**Perguntas:**
A. Reescreva o trecho do texto sobre a pátria que começa com as palavras "Numa sintomática analogia" e termina com "honra do Estado.", trocando "soldados alemães" por "militares alemães".
B. Responda com base no texto sobre a pátria:
(i) Segundo o subtítulo, o que a pesquisa coloca em xeque?
(ii) De que gênero é o substantivo "pátria", conforme o texto?
(iii) Em que país o texto cita mulheres humilhadas em praça pública após a Segunda Guerra Mundial?
==== Trecho da fonte
Pátria, substantivo feminino

Pesquisa coloca em xeque motivação real e resultados de políticas contra tráfico de mulheres

LASAR SEGALL, 1891 VILNA – 1957 SÃO PAULO Interior no mangue, 1949, óleo sobre tela, 71×58 cm, coleção particular, São PauloLASAR SEGALL, 1891 VILNA – 1957 SÃO PAULO

Numa sintomática analogia com as relações cotidianas de gênero, milhares de homens se armam até os dentes e entram em guerra para defender a pátria, curiosamente um substantivo feminino, não apenas em português, tantas vezes retratada em vários países como uma mulher. Infelizmente, o mesmo entusiasmo dos campos de batalha é repetido em casa quando a guerra termina, num registro análogo das divisões sexuais do dia-a-dia. Basta lembrar como, após a Segunda Guerra Mundial, na Fran­ça (para citar apenas um exemplo), milhares de mulheres que haviam se relacionado com soldados alemães foram humilhadas em praça pública pelo simples fato de terem amado o inimigo. No entanto a maioria dos homens sérios que fizeram negócios lucrativos com os invasores escaparam ilesos. Era mais fácil e “lógico” jogar a ira pela pátria ofendida sobre as mulheres que haviam “maculado” a honra do Estado.
========
==== Os dados
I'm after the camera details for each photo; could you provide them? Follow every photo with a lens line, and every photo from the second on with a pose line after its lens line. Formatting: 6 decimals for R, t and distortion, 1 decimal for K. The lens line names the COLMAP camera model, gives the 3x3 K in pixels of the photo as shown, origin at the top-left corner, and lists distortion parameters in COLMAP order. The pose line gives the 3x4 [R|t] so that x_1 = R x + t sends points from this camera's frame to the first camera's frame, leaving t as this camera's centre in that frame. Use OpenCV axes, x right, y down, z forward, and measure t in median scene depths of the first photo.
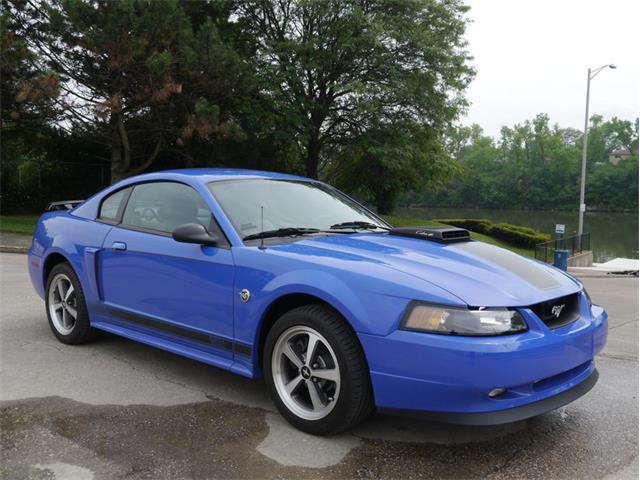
========
**Respostas em ordem:**
A.
Numa sintomática analogia com as relações cotidianas de gênero, milhares de homens se armam até os dentes e entram em guerra para defender a pátria, curiosamente um substantivo feminino, não apenas em português, tantas vezes retratada em vários países como uma mulher. Infelizmente, o mesmo entusiasmo dos campos de batalha é repetido em casa quando a guerra termina, num registro análogo das divisões sexuais do dia-a-dia. Basta lembrar como, após a Segunda Guerra Mundial, na Fran­ça (para citar apenas um exemplo), milhares de mulheres que haviam se relacionado com militares alemães foram humilhadas em praça pública pelo simples fato de terem amado o inimigo. No entanto a maioria dos homens sérios que fizeram negócios lucrativos com os invasores escaparam ilesos. Era mais fácil e “lógico” jogar a ira pela pátria ofendida sobre as mulheres que haviam “maculado” a honra do Estado.

B.
(i) A motivação real e os resultados de políticas contra tráfico de mulheres.
(ii) Feminino.
(iii) Na França.